It was just another
day in everyone's life .Office-goers buzzing with their smart phones, couples
waiting to board the train to get to the other side of the city, children with
over-loaded bags and vendors waiting to sell their goods on board.
Amidst all this
hustle-bustle in one corner, 12 year old Ramu woke up and collected his
half-full mineral water bottle .He smiled at the on-goers and rubbed his eyes clear.
He gathered his large cement bag and set out on his daily chore. He collected
the water packets littered all over the station .He filled his bottle with few
of them which had left-over water and then threw the empty packets into his
cement bag. He walked among the twelve tracks and collected as much as he could
.Sometimes there would be fights with other kids in collecting bags. Ramu would
walk tirelessly all day long collecting and filling his bags. Ramu passed by
the nearby slums where he would halt and watch boys play cricket and see them
hit a six or four. The stumps, bats and everything were made from scrap or were
those of giveaways from the rich households on the other side of the slum. Some
older guys came nagging at Ramu and teased him now and then. Ramu knew his
fragile frame would never allow for fights and run at speeds he could to save
himself.
He loved to watch the
kites that were flown by some kids who were younger than him. He loved the
various colors, shapes and sizes of the kites and often wish he could afford a
kite. Ramu envisaged a life where he could be filled with kites and walked on.
In his world there was only poverty, food scarcity and hatred.
Ramu stopped by at
Annadurai’s Tea shop and had tea. He looked into the sky and the sun blackened
his eyes.

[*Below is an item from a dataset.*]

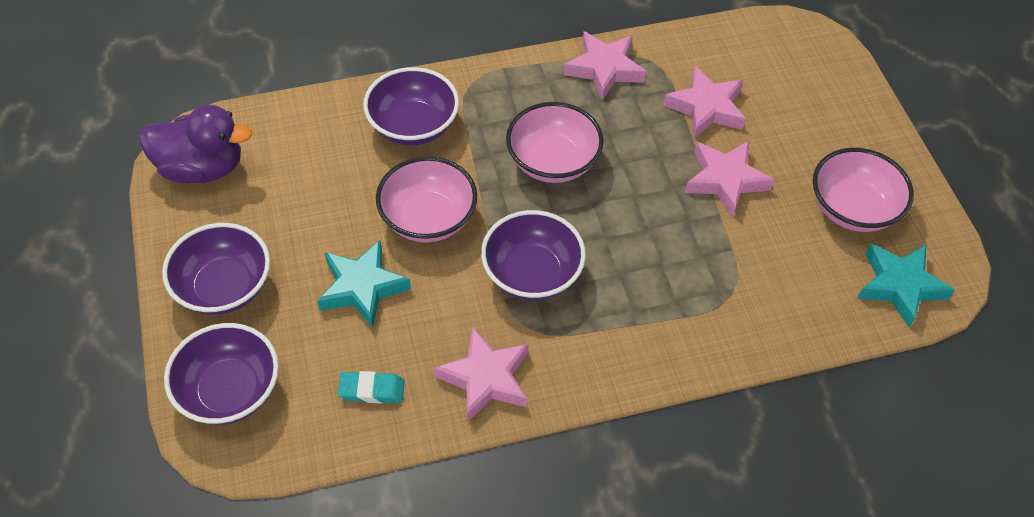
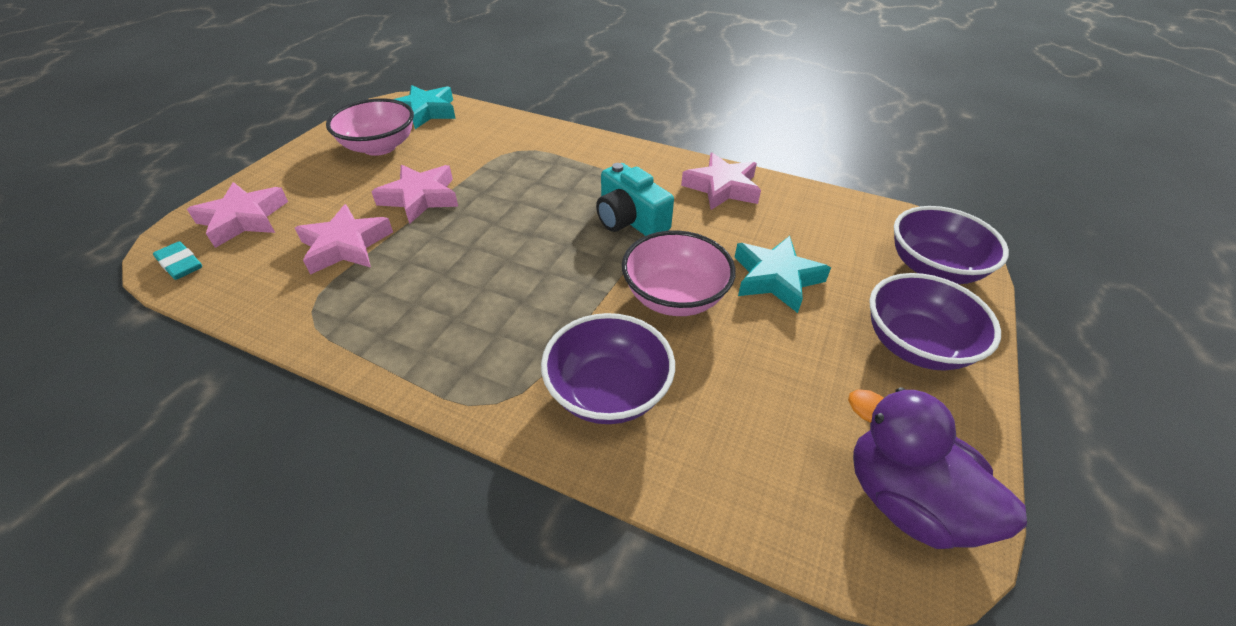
camera: 140 degrees left, 10 degrees down
turquoise eraser [338,371,405,403] -> turquoise eraser moved to [153,241,202,280]
purple bowl [481,210,586,301] -> turquoise camera [596,163,674,236]
pink bowl [506,102,604,183] -> none
pink star [564,31,646,100] -> pink star moved to [187,182,288,248]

For a while Ramu could see the people with a ray of red aura around
them .Ramu wiped his eyes once again with his nimble fingers and gave two
rupees to Annadurai and picked up his cement bag and walked on once again .
As he reached the
housing board colony he checked his water bottle and Mrs.Sheethal fed Ramu the
left-overs from the previous day party. Mrs.Sheethal looked at Ramu and wished
she could help him better his life but knew she was bound by certain
inexpressible ties. She had her own worries and responsibilities that ate all
her time and patience that to think of helping another was next to impossible.
Ramu thanked Sheethal and left with a content heart and also finished the water
in his bottle and asked Sheethal for more water. Sheethal filled Ramu’s water
bottle and handed it over to him. Ramu thanked Sheethal once again and gathered
his cement bag and continued walking in search of bags. Rani (the sweeper
appointed to clean the colony garden) yelled at him for littering around. He
walked ignoring Rani’s insulting remarks.Ramu was often a soft-target for the
sweepers and other workers in the colony who took a strong dislike to the boy.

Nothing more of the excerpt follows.